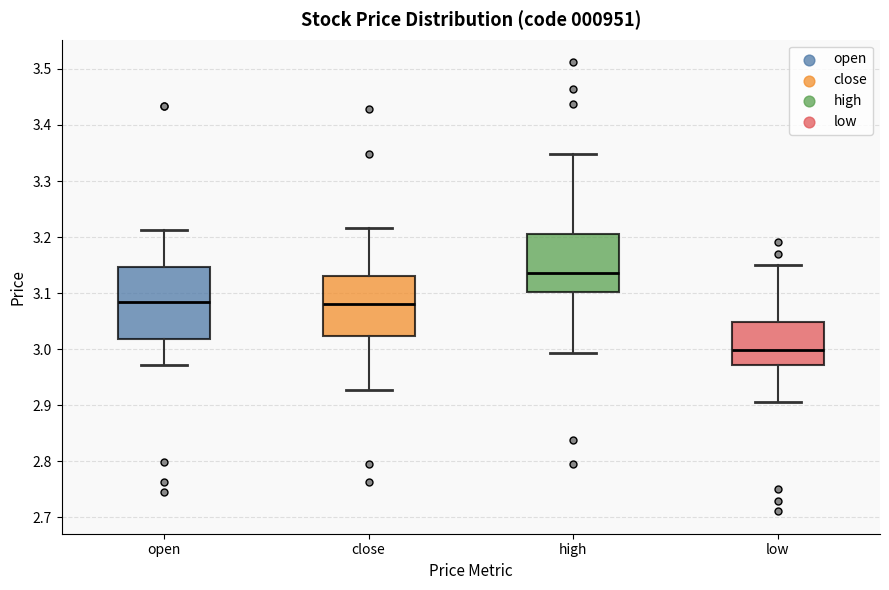

Reading left to right, read every box against the y-axis: the position of its median line, the range the box covers, and the ends of its whiskers. The values are not printed on the chart, so give them approximately, as read against the axis.

open: median 3.09, box 3.02 to 3.15, whiskers 2.97 to 3.21
close: median 3.08, box 3.02 to 3.13, whiskers 2.93 to 3.22
high: median 3.14, box 3.10 to 3.21, whiskers 2.99 to 3.35
low: median 3.00, box 2.97 to 3.05, whiskers 2.91 to 3.15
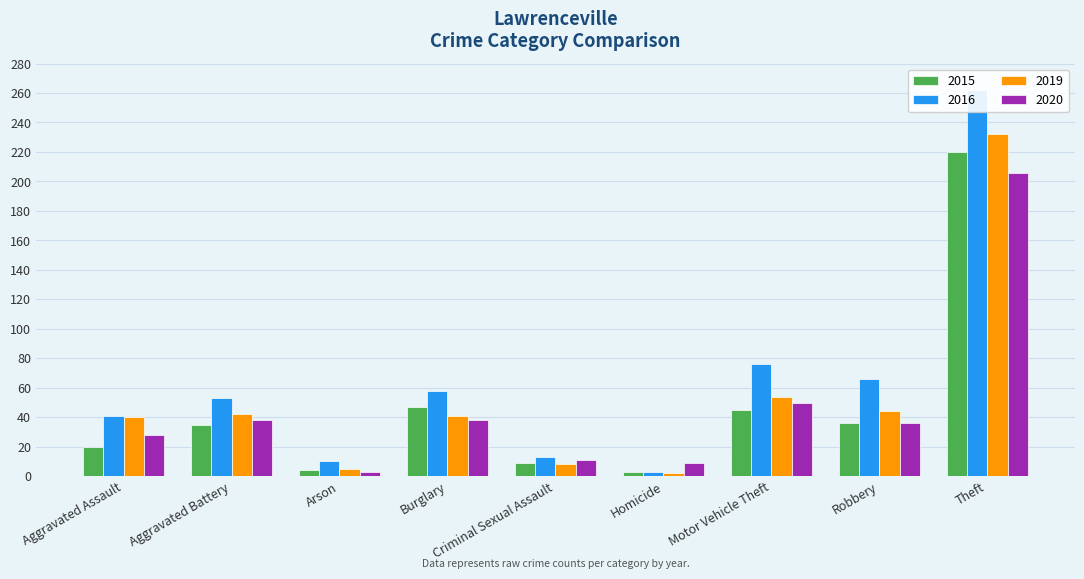

Does the chart contain any negative values?

No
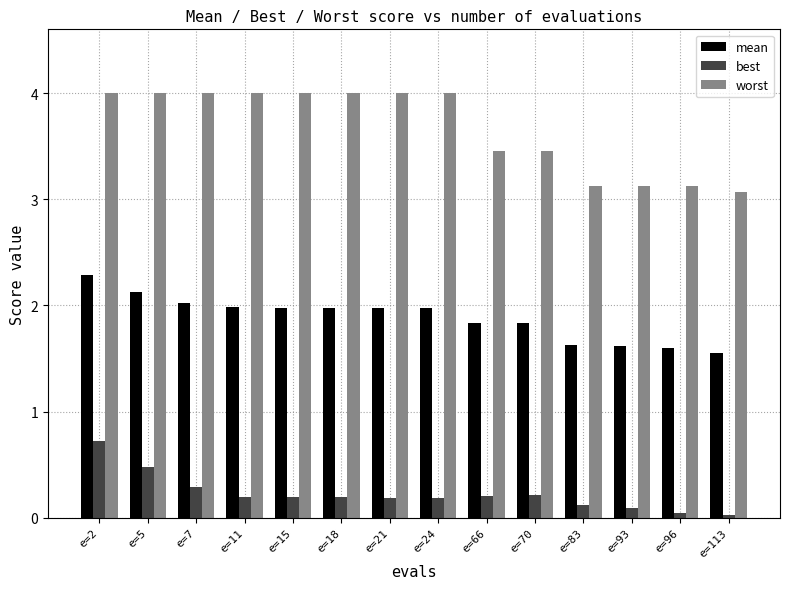

The mean series shows 2.0 at e=21. True or false?

True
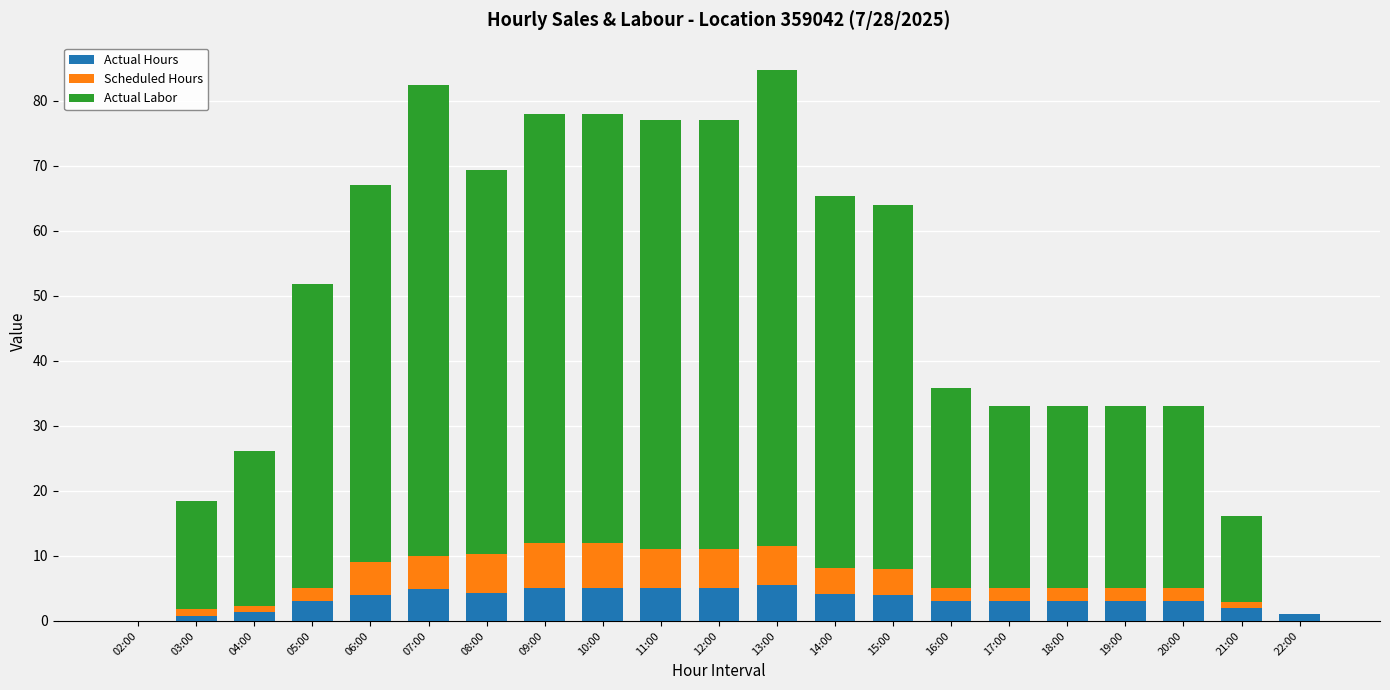

The value of Actual Hours at 13:00 is 9.4. True or false?

False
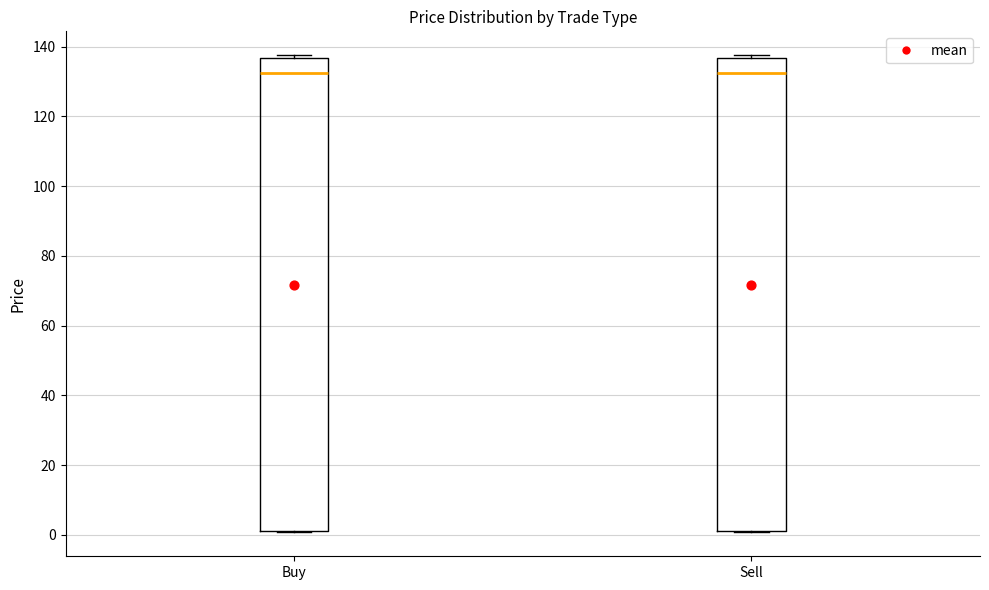

Reading left to right, read every box against the y-axis: the position of its median line, the range the box covers, and the ends of its whiskers. The values are not printed on the chart, so give them approximately, as read against the axis.

Buy: median 132, box 0 to 136, whiskers 0 to 138
Sell: median 132, box 0 to 136, whiskers 0 to 138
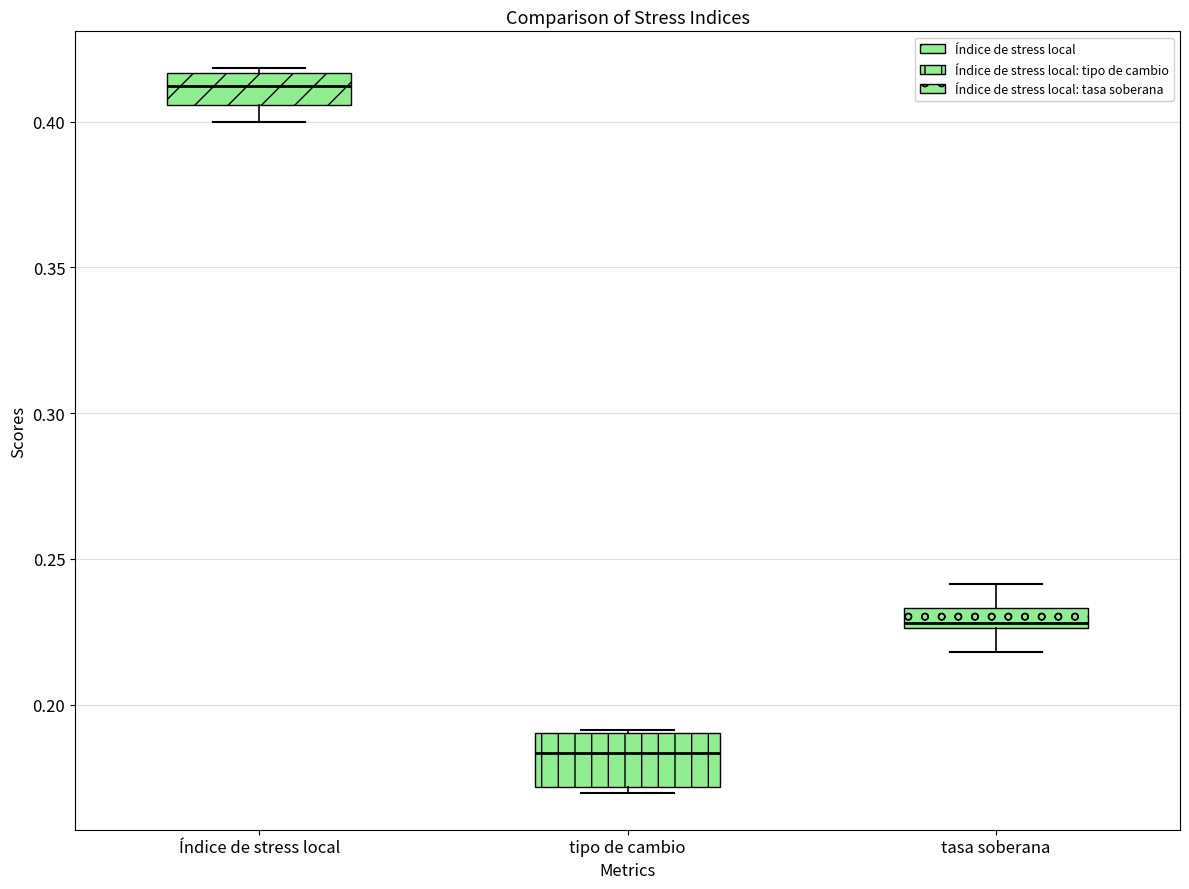

Which box's median line is the lowest?

tipo de cambio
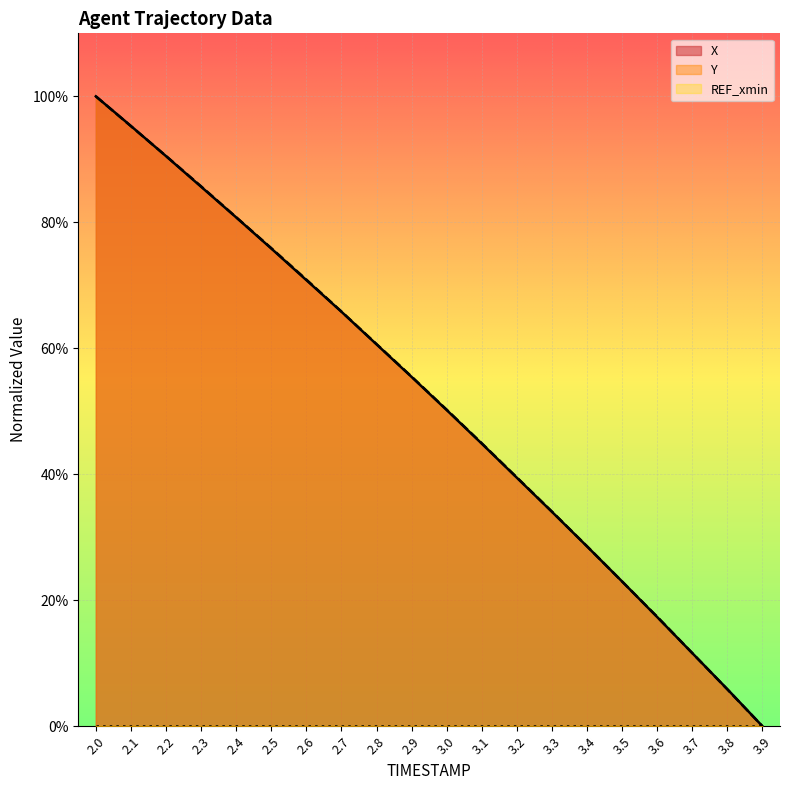

Where do X and Y first cross each other?

2.1 and 2.2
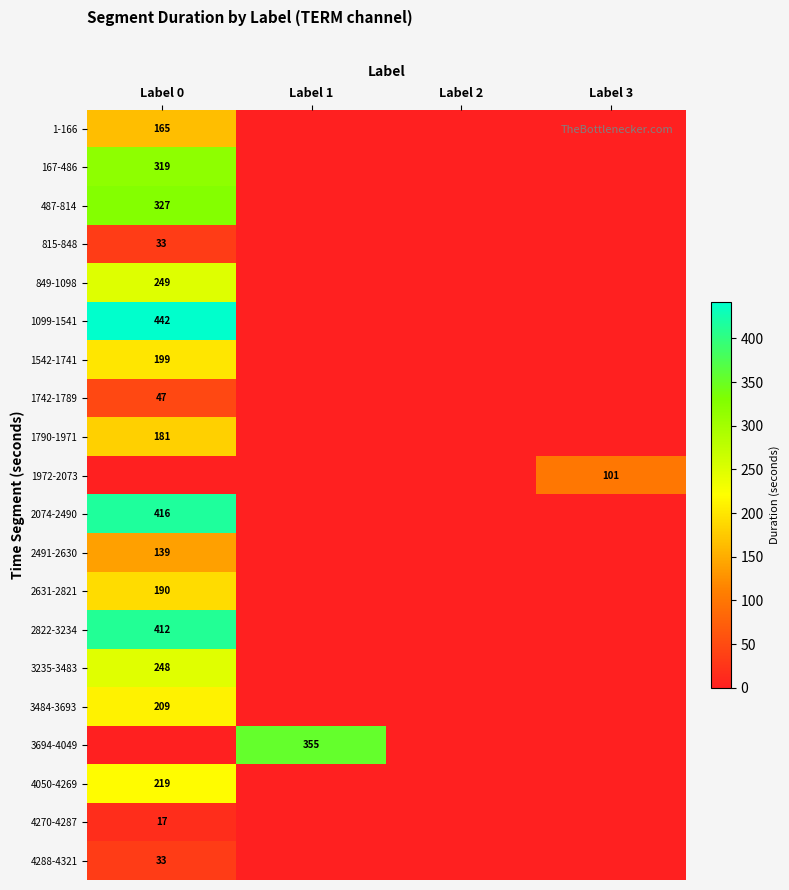

The 1099-1541 series shows 442 at Label 0. True or false?

True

* **TASK DETAILS**
Rewrite the records above as a numbered list with one line per item, leaving out the blank lines and the pictures.

* **EXERCISE RESULT**
1. Reading left to right, read every box against the y-axis: the position of its median line, the range the box covers, and the ends of its whiskers. The values are not printed on the chart, so give them approximately, as read against the axis.
2. open: median 3.09, box 3.02 to 3.15, whiskers 2.97 to 3.21
3. close: median 3.08, box 3.02 to 3.13, whiskers 2.93 to 3.22
4. high: median 3.14, box 3.10 to 3.21, whiskers 2.99 to 3.35
5. low: median 3.00, box 2.97 to 3.05, whiskers 2.91 to 3.15
6. Does the chart contain any negative values?
7. No
8. The mean series shows 2.0 at e=21. True or false?
9. True
10. The value of Actual Hours at 13:00 is 9.4. True or false?
11. False
12. Reading left to right, read every box against the y-axis: the position of its median line, the range the box covers, and the ends of its whiskers. The values are not printed on the chart, so give them approximately, as read against the axis.
13. Buy: median 132, box 0 to 136, whiskers 0 to 138
14. Sell: median 132, box 0 to 136, whiskers 0 to 138
15. Which box's median line is the lowest?
16. tipo de cambio
17. Where do X and Y first cross each other?
18. 2.1 and 2.2
19. The 1099-1541 series shows 442 at Label 0. True or false?
20. True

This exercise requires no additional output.